Researchers discover possible colon cancer-causing bacteria — 7 things to know

A study, published in Cell Host & Microbe, discovered two types of bacteria that work cooperatively to trigger colon cancer tumors.

Here's what you should know:

1. Baltimore-based Johns Hopkins University researchers examined inherited forms of colon cancer and discovered two bacteria types were present in every patient.

2. Bacteroides fragilis and Escherichia coli have the uncommon ability to bypass the colon's protective layer and reach epithelial cells, where tumors originate.

3. Researchers believe the bacteria can turn cells cancerous.

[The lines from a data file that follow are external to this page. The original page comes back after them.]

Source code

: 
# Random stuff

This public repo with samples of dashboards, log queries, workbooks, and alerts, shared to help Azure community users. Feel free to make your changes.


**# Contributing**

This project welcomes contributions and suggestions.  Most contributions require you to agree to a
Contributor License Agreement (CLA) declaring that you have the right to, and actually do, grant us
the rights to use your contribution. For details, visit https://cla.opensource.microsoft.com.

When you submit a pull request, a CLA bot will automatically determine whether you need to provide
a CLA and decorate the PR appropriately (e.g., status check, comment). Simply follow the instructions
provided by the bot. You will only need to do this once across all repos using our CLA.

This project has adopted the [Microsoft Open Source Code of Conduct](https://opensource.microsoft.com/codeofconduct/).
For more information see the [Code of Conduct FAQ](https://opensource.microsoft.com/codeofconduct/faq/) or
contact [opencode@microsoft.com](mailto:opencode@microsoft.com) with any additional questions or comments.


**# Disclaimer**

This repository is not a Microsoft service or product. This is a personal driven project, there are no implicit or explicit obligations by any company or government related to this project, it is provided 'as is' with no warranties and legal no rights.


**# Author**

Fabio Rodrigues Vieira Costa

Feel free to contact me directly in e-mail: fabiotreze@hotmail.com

4. Researchers examined six people with familial adenomatous polyposis. Of 500 bacteria types, B. fragilis and E. coli were the most prevalent.

5. Researchers theorized that E. coli triggers genetic mutations, while B. fragilis produces a cancer-promoting toxin. When used together, the bacteria create a "perfect storm" promoting colon cancer development.

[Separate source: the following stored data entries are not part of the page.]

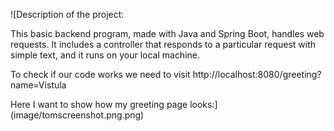 ![Description of the project:

This basic backend program, made with Java and Spring Boot, handles web requests. It includes a controller that responds to a particular request with simple text, and it runs on your local machine.

To check if our code works we need to visit http://localhost:8080/greeting?name=Vistula

Here I want to show how my greeting page looks:]
(image/tomscreenshot.png.png)

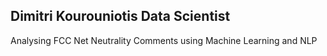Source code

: ## Dimitri Kourouniotis Data Scientist

Analysing FCC Net Neutrality Comments using Machine Learning and NLP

6. Researchers confirmed this through mice. When a mouse colony had both types of bacteria present, they developed a large amount of tumors. When a colony had either one or none of the bacteria, there were few to no tumors.

7. While more research is needed with regard to stopping the bacteria from colonizing in the colon, researchers are optimistic the findings could spur future advancement.